While we sit within our bedrooms in the middle of quarantine, we wonder what's going to happen when  social distancing measures fade? We fantasize about the morning coffee shop lineups, and the moment we enter our workplaces. Although we no longer commute as frequently as before, many of us continue to sit back and examine the moments that happened around the bus or the subway. Listed here are 7 things all commuters have discovered at some point in their lives: 

1. Never stand close to the doors on the subway

Standing beside the doors is already dangerous and nerve-wracking as is. Despite the warning signs, the door continues to be a well known spot for commuters to lounge around. When you have tried to snatch the spot close to the door, you may know what I'm referring to; you either have to move back, or walk outside of the cart whenever people enter, and yet, your stillspot gets taken away. The door is just too crowded during rush hour, so it is best to avoid that spot. 
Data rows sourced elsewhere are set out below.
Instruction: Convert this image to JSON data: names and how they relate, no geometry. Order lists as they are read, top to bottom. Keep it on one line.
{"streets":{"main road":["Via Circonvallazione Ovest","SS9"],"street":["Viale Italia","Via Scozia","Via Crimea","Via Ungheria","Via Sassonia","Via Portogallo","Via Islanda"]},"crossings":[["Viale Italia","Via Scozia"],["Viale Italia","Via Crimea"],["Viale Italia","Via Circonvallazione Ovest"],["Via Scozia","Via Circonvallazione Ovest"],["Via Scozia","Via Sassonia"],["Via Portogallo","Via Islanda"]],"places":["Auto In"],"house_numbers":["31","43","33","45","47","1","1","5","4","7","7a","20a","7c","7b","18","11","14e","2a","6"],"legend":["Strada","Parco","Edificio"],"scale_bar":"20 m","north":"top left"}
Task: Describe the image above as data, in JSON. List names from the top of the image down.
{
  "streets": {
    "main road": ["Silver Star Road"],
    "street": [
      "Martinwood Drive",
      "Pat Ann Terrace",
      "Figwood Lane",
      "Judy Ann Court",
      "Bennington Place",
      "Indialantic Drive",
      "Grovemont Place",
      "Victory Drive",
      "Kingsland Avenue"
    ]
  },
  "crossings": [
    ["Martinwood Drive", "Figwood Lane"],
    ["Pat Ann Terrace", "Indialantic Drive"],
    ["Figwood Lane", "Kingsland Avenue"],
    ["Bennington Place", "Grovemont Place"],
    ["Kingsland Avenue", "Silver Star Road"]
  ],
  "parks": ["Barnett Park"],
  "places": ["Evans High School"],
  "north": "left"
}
2. Always bunch your card on a weekly basis 

I recall the time I forgot to load my subway card; I thought that I had enough for any one-way trip until I tapped onto the machine. Instead of a green signal having a checkmark, a red 'X' with the word 'Denied' appeared. I had been frustrated since I remembered loading my card a week ago. But regardless, I learned that I need to load more than the total amount required on a frequent basis. In order to avoid daily morning lineups at the card machine, everyone should aim to load as much as possible every week in the evening.

3. Always bring earphones along with you. 

Earphones can be a lifesaver, especially in unsafe environments. As soon as you plug your ears with devices, no one seems to walk towards you anymore. Even if a drunk person walks by, they do not seem to interact or notice your presence. Perhaps, earphones are just a different way of saying “Sorry, I'm busy.”

4. Eat before entering the subway 

Eating is messy enough, but imagine eating on the subway with all these people who are around you. If you spill a coffee or soup, other passengers may watch and, only a warning, you may be more than embarrassed.

5. Don't switch on your music super loud

This statement is definitely easier said than done. Although music does transform your thoughts into an alternate reality, the people sitting beside you may not think the same way. No one wants to be grouchy in the mornings, therefore it is better to watch the volume and jam some songs quietly.

6. There are still some nice people out there. 

The large cities may feel cold and lonely sometimes, but someone is definitely willing to be there and cheer others up. I've made friends while commuting and I still talk to some nowadays. In the end, you don't know who you'll meet and what common interests you'll share.

7. You see that the city is more beautiful than expected. 

Winter mornings can be dark and cold, but as soon as you exit the subway, the thing is multicolored lights shining all across the streets. The picturesque view is one thing you perhaps may have never seen before. As the lights continue to shine when the day brightens up, you wish you can relive that moment, forever.

The subway is really a place filled with distant events and memories. Every day and evening , different people stop by to travel to work, meet with friends, and grab a coffee. However, we never realize how significant such moments are after they are taken away from us. Indeed, we may enjoy the additional hour of sleep, but we'll always wonder when we'll safely be exploring the city on our morning communte again.